|Subject: BBC: Militia terror in Timor
Date: Sat, 17 Jul 1999 09:13:58 -0400
From: "John M. Miller" <firstname.lastname@example.org>
Saturday, July 10, 1999 Published at 20:01 GMT 21:01 UK
World: Asia-Pacific Militia terror in Timor
By Jonathan Head in East Timor
Aid agencies in East Timor say at least 60,000 people have been displaced from their homes and an even larger number are in need of humanitarian assistance because of a campaign of terror by pro-Jakarta militias.
Access to many areas has been blocked by the groups, despite assurances from the Indonesian Government that it is capable of guaranteeing security until next month's referendum on the territory's future.

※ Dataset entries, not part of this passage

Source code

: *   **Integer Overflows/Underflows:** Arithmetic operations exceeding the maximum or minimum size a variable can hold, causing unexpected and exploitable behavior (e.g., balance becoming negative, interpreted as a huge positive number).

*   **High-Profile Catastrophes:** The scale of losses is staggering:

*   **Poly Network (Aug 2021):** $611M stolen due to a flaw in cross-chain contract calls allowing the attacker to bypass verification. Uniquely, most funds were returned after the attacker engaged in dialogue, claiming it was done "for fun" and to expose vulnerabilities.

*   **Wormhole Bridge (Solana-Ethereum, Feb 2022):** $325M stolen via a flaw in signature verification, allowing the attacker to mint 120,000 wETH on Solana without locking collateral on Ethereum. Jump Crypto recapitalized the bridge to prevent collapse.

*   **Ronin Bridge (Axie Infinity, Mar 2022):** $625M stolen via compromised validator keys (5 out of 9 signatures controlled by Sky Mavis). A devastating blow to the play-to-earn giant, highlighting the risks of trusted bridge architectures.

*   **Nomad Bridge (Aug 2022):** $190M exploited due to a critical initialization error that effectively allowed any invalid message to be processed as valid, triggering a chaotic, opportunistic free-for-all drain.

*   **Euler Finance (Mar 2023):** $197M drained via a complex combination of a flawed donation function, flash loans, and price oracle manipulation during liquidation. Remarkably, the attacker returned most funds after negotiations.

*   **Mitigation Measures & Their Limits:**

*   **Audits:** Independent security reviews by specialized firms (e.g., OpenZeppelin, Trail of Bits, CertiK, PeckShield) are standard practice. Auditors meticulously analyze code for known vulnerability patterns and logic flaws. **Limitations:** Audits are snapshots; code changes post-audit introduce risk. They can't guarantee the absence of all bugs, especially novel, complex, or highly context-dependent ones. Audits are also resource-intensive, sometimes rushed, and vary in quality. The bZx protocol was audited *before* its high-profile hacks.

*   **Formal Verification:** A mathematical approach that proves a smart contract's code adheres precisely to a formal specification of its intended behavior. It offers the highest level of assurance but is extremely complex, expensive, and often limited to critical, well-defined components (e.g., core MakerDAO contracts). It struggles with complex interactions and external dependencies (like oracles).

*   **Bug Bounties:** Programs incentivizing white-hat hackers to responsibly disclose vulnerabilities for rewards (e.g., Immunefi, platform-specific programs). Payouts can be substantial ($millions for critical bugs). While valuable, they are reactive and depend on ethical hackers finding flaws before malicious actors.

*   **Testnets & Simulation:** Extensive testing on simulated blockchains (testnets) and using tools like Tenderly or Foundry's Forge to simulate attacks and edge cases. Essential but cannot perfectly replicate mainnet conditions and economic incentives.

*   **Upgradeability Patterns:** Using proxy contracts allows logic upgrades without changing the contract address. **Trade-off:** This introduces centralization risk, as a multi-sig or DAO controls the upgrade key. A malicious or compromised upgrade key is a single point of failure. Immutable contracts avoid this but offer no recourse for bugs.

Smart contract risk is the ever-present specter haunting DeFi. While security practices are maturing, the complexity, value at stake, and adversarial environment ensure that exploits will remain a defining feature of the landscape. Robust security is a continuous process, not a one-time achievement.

Every day the office of East Timor's largest human rights organisation is filled with anxious looking people waiting to relate their experiences at the hands of the militias.

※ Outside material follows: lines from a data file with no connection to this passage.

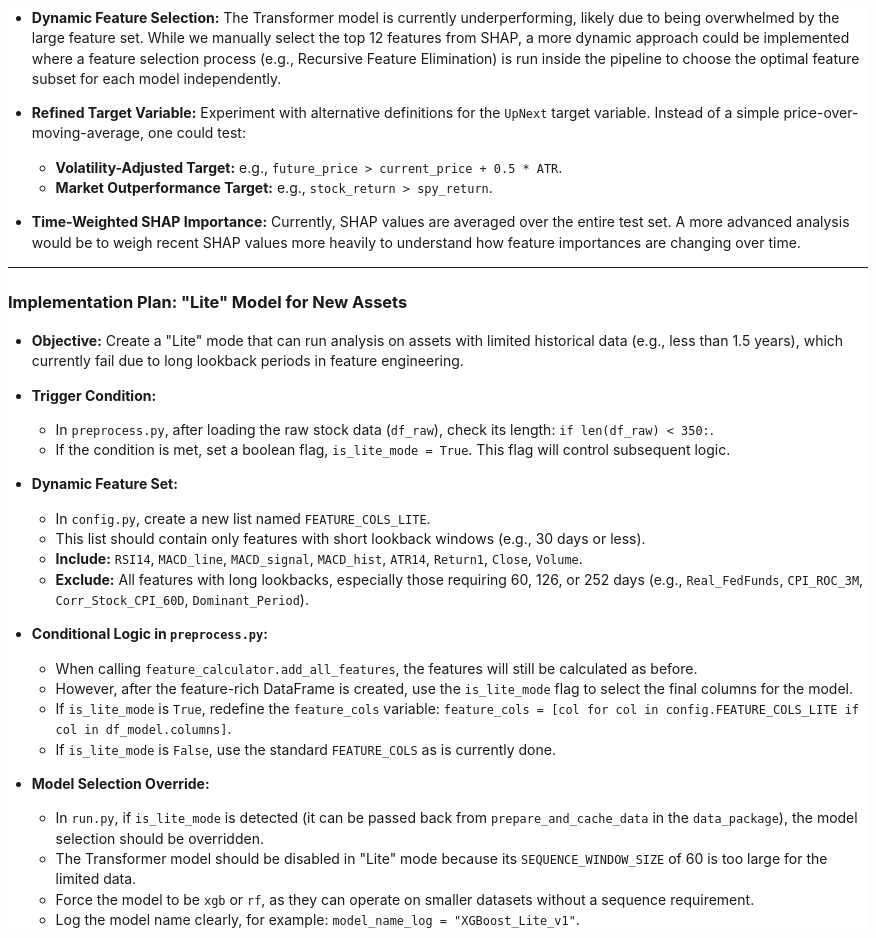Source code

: -   **Dynamic Feature Selection:** The Transformer model is currently underperforming, likely due to being overwhelmed by the large feature set. While we manually select the top 12 features from SHAP, a more dynamic approach could be implemented where a feature selection process (e.g., Recursive Feature Elimination) is run inside the pipeline to choose the optimal feature subset for each model independently.

-   **Refined Target Variable:** Experiment with alternative definitions for the `UpNext` target variable. Instead of a simple price-over-moving-average, one could test:
    -   **Volatility-Adjusted Target:** e.g., `future_price > current_price + 0.5 * ATR`.
    -   **Market Outperformance Target:** e.g., `stock_return > spy_return`.

-   **Time-Weighted SHAP Importance:** Currently, SHAP values are averaged over the entire test set. A more advanced analysis would be to weigh recent SHAP values more heavily to understand how feature importances are changing over time.

---

### Implementation Plan: "Lite" Model for New Assets

*   **Objective:** Create a "Lite" mode that can run analysis on assets with limited historical data (e.g., less than 1.5 years), which currently fail due to long lookback periods in feature engineering.

*   **Trigger Condition:**
    *   In `preprocess.py`, after loading the raw stock data (`df_raw`), check its length: `if len(df_raw) < 350:`.
    *   If the condition is met, set a boolean flag, `is_lite_mode = True`. This flag will control subsequent logic.

*   **Dynamic Feature Set:**
    *   In `config.py`, create a new list named `FEATURE_COLS_LITE`.
    *   This list should contain only features with short lookback windows (e.g., 30 days or less).
    *   **Include:** `RSI14`, `MACD_line`, `MACD_signal`, `MACD_hist`, `ATR14`, `Return1`, `Close`, `Volume`.
    *   **Exclude:** All features with long lookbacks, especially those requiring 60, 126, or 252 days (e.g., `Real_FedFunds`, `CPI_ROC_3M`, `Corr_Stock_CPI_60D`, `Dominant_Period`).

*   **Conditional Logic in `preprocess.py`:**
    *   When calling `feature_calculator.add_all_features`, the features will still be calculated as before.
    *   However, after the feature-rich DataFrame is created, use the `is_lite_mode` flag to select the final columns for the model.
    *   If `is_lite_mode` is `True`, redefine the `feature_cols` variable: `feature_cols = [col for col in config.FEATURE_COLS_LITE if col in df_model.columns]`.
    *   If `is_lite_mode` is `False`, use the standard `FEATURE_COLS` as is currently done.

*   **Model Selection Override:**
    *   In `run.py`, if `is_lite_mode` is detected (it can be passed back from `prepare_and_cache_data` in the `data_package`), the model selection should be overridden.
    *   The Transformer model should be disabled in "Lite" mode because its `SEQUENCE_WINDOW_SIZE` of 60 is too large for the limited data.
    *   Force the model to be `xgb` or `rf`, as they can operate on smaller datasets without a sequence requirement.
    *   Log the model name clearly, for example: `model_name_log = "XGBoost_Lite_v1"`.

Most have fled from their villages. Some saw their homes burnt down.
Nights of terror
They speak of nights of terror, as the often drunk paramilitaries go from house to house looking for suspected independence supporters.
They say women are frequently raped and young men taken away, never to be seen again.
Those who found shelter in the capital Dili are lucky. In the west of the territory, tens of thousands are reported to be living in the arid Timorese bush beyond help.
The only aid convoy to get through to them was attacked by the militias last week. No others have made it through the barricaded roads which lead into the militia held areas.
Aid agencies believe that as well as the more than 60,000 people who have fled from their homes, a far larger number still living close to their villages may need assistance because they dare not sleep in their own homes or work in their fields.
The Indonesian authorities have suggested organising more aid convoys, but the agencies stressed that the situation can only improve if the government stands by its promises to control the militias.
Despite official claims that the problem is the result of clashes between pro and anti-independence groups, the agencies say nearly all the incidents of intimidation are attributed to the pro-Jakarta paramilitaries.
By next Tuesday the United Nations must decide whether to delay the referendum for a second time because of the lack of security.
Both Indonesia and the UN have ruled out a peace-keeping force for East Timor.